The socialist leadership of Britain’s second largest party has promised a range of sweeping economic reforms if it wrestles power from Prime Minister Theresa May’s Conservatives, including a debt-funded 250 billion pound 10-year investment plan.
“We are in different times, radical times where we need to have a real investment in Britain’s future. Genuinely. I don’t mean that as a slogan, I mean it as an economic strategy,” Angela Rayner, Labour’s would-be education minister told the Spectator magazine.
“It’s a high-risk strategy. But all of Britain’s great advancements in the past have been because we’ve had the gumption to take a risk.”
Labour performed much better than expected in a June national election, depriving May of an outright majority in parliament. That has pushed investors to seriously consider the prospect of Labour taking power sooner than the next scheduled election in 2022.
Morgan Stanley cautioned investors on Nov. 26 that political uncertainty in Britain was a bigger threat than Brexit given the risk of Corbyn winning power and then dismantling what was once seen as one of the world’s most stable free-market economies.
Labour leader Jeremy Corbyn later hit back at the bank, saying: “They’re right: We’re a threat to a damaging and failed system that is rigged for the few.”
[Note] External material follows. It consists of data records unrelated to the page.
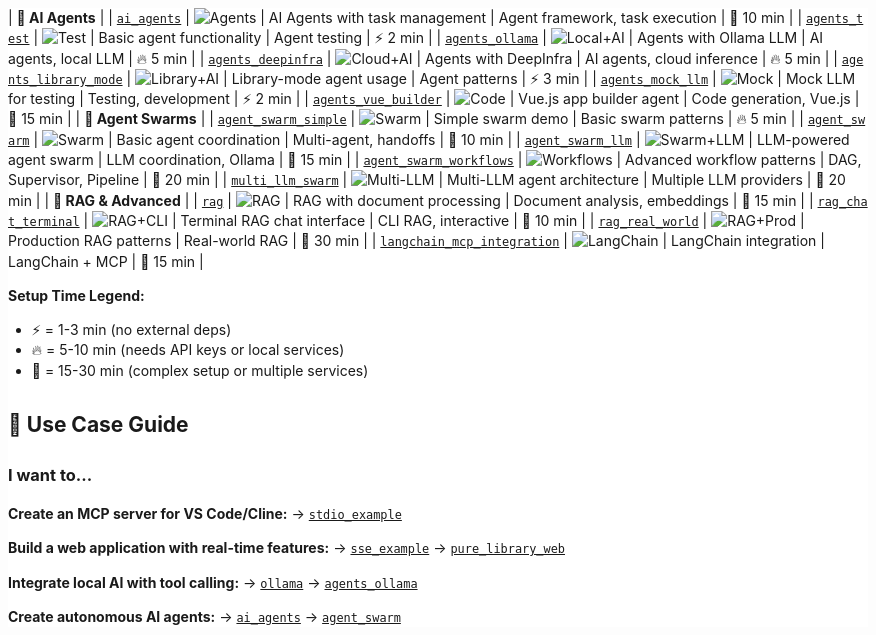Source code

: | **🤖 AI Agents** |
| [`ai_agents`](./ai_agents) | ![Agents](https://img.shields.io/badge/Agents-Framework-purple) | AI Agents with task management | Agent framework, task execution | 🚀 10 min |
| [`agents_test`](./agents_test) | ![Test](https://img.shields.io/badge/Test-Agents-gray) | Basic agent functionality | Agent testing | ⚡ 2 min |
| [`agents_ollama`](./agents_ollama) | ![Local+AI](https://img.shields.io/badge/Local-Agents-red) | Agents with Ollama LLM | AI agents, local LLM | 🔥 5 min |
| [`agents_deepinfra`](./agents_deepinfra) | ![Cloud+AI](https://img.shields.io/badge/Cloud-Agents-blue) | Agents with DeepInfra | AI agents, cloud inference | 🔥 5 min |
| [`agents_library_mode`](./agents_library_mode) | ![Library+AI](https://img.shields.io/badge/Library-Agents-cyan) | Library-mode agent usage | Agent patterns | ⚡ 3 min |
| [`agents_mock_llm`](./agents_mock_llm) | ![Mock](https://img.shields.io/badge/Mock-Testing-gray) | Mock LLM for testing | Testing, development | ⚡ 2 min |
| [`agents_vue_builder`](./agents_vue_builder) | ![Code](https://img.shields.io/badge/Code-Vue.js-green) | Vue.js app builder agent | Code generation, Vue.js | 🚀 15 min |
| **🐝 Agent Swarms** |
| [`agent_swarm_simple`](./agent_swarm_simple) | ![Swarm](https://img.shields.io/badge/Swarm-Simple-orange) | Simple swarm demo | Basic swarm patterns | 🔥 5 min |
| [`agent_swarm`](./agent_swarm) | ![Swarm](https://img.shields.io/badge/Swarm-Advanced-orange) | Basic agent coordination | Multi-agent, handoffs | 🚀 10 min |
| [`agent_swarm_llm`](./agent_swarm_llm) | ![Swarm+LLM](https://img.shields.io/badge/Swarm-LLM-red) | LLM-powered agent swarm | LLM coordination, Ollama | 🚀 15 min |
| [`agent_swarm_workflows`](./agent_swarm_workflows) | ![Workflows](https://img.shields.io/badge/Workflows-DAG-purple) | Advanced workflow patterns | DAG, Supervisor, Pipeline | 🚀 20 min |
| [`multi_llm_swarm`](./multi_llm_swarm) | ![Multi-LLM](https://img.shields.io/badge/Multi-LLM-Enterprise-gold) | Multi-LLM agent architecture | Multiple LLM providers | 🚀 20 min |
| **📖 RAG & Advanced** |
| [`rag`](./rag) | ![RAG](https://img.shields.io/badge/RAG-Documents-brown) | RAG with document processing | Document analysis, embeddings | 🚀 15 min |
| [`rag_chat_terminal`](./rag_chat_terminal) | ![RAG+CLI](https://img.shields.io/badge/RAG-Terminal-brown) | Terminal RAG chat interface | CLI RAG, interactive | 🚀 10 min |
| [`rag_real_world`](./rag_real_world) | ![RAG+Prod](https://img.shields.io/badge/RAG-Production-brown) | Production RAG patterns | Real-world RAG | 🚀 30 min |
| [`langchain_mcp_integration`](./langchain_mcp_integration) | ![LangChain](https://img.shields.io/badge/LangChain-Bridge-brown) | LangChain integration | LangChain + MCP | 🚀 15 min |

**Setup Time Legend:**
- ⚡ = 1-3 min (no external deps)  
- 🔥 = 5-10 min (needs API keys or local services)
- 🚀 = 15-30 min (complex setup or multiple services)

## 🎯 Use Case Guide

### I want to...

**Create an MCP server for VS Code/Cline:**
→ [`stdio_example`](./stdio_example)

**Build a web application with real-time features:**
→ [`sse_example`](./sse_example) → [`pure_library_web`](./pure_library_web)

**Integrate local AI with tool calling:**
→ [`ollama`](./ollama) → [`agents_ollama`](./agents_ollama)

**Create autonomous AI agents:**
→ [`ai_agents`](./ai_agents) → [`agent_swarm`](./agent_swarm)
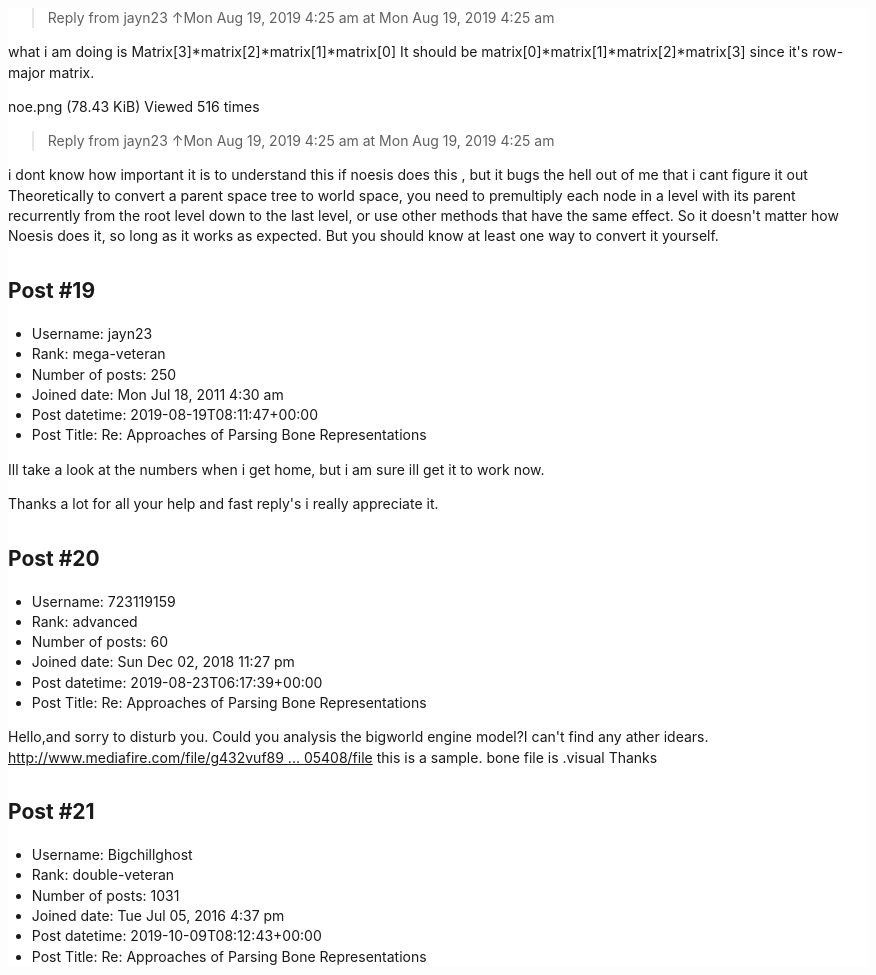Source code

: > Reply from jayn23 ↑Mon Aug 19, 2019 4:25 am at Mon Aug 19, 2019 4:25 am
>
> 
what i am doing is  Matrix[3]*matrix[2]*matrix[1]*matrix[0]
It should be matrix[0]*matrix[1]*matrix[2]*matrix[3] since it's row-major matrix.



noe.png (78.43 KiB) Viewed 516 times



> Reply from jayn23 ↑Mon Aug 19, 2019 4:25 am at Mon Aug 19, 2019 4:25 am
>
> 
i dont know how important it is to understand this if noesis does this , but it bugs the hell out of me that i cant figure it out
Theoretically to convert a parent space tree to world space, you need to premultiply each node in a level with its parent recurrently from the root level down to the last level, or use other methods that have the same effect. So it doesn't matter how Noesis does it, so long as it works as expected. But you should know at least one way to convert it yourself.
## Post #19
- Username: jayn23
- Rank: mega-veteran
- Number of posts: 250
- Joined date: Mon Jul 18, 2011 4:30 am
- Post datetime: 2019-08-19T08:11:47+00:00
- Post Title: Re: Approaches of Parsing Bone Representations

Ill take a look at the numbers when i get home, but i am sure ill get it to work now.

Thanks a lot for all your help and fast reply's i really appreciate it.
## Post #20
- Username: 723119159
- Rank: advanced
- Number of posts: 60
- Joined date: Sun Dec 02, 2018 11:27 pm
- Post datetime: 2019-08-23T06:17:39+00:00
- Post Title: Re: Approaches of Parsing Bone Representations

Hello,and sorry to disturb you. 
Could you analysis the bigworld engine model?I can't find any ather idears.
[http://www.mediafire.com/file/g432vuf89 ... 05408/file](http://www.mediafire.com/file/g432vuf8986v70m/605408/file)
this is a sample. bone file is .visual 
Thanks
## Post #21
- Username: Bigchillghost
- Rank: double-veteran
- Number of posts: 1031
- Joined date: Tue Jul 05, 2016 4:37 pm
- Post datetime: 2019-10-09T08:12:43+00:00
- Post Title: Re: Approaches of Parsing Bone Representations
Asked abour Rayner’s remarks, a Labour Party spokeswoman said: “Angela was saying that we have a once in a generation opportunity, with historically low interest rates, to invest in our infrastructure, new technologies and our people, underpinned by our Fiscal Credibility Rule - and that we must take it.”
Labour’s proposed Fiscal Credibility Rule is designed to ensure it only borrows to invest in capital projects which will, over time, pay for themselves.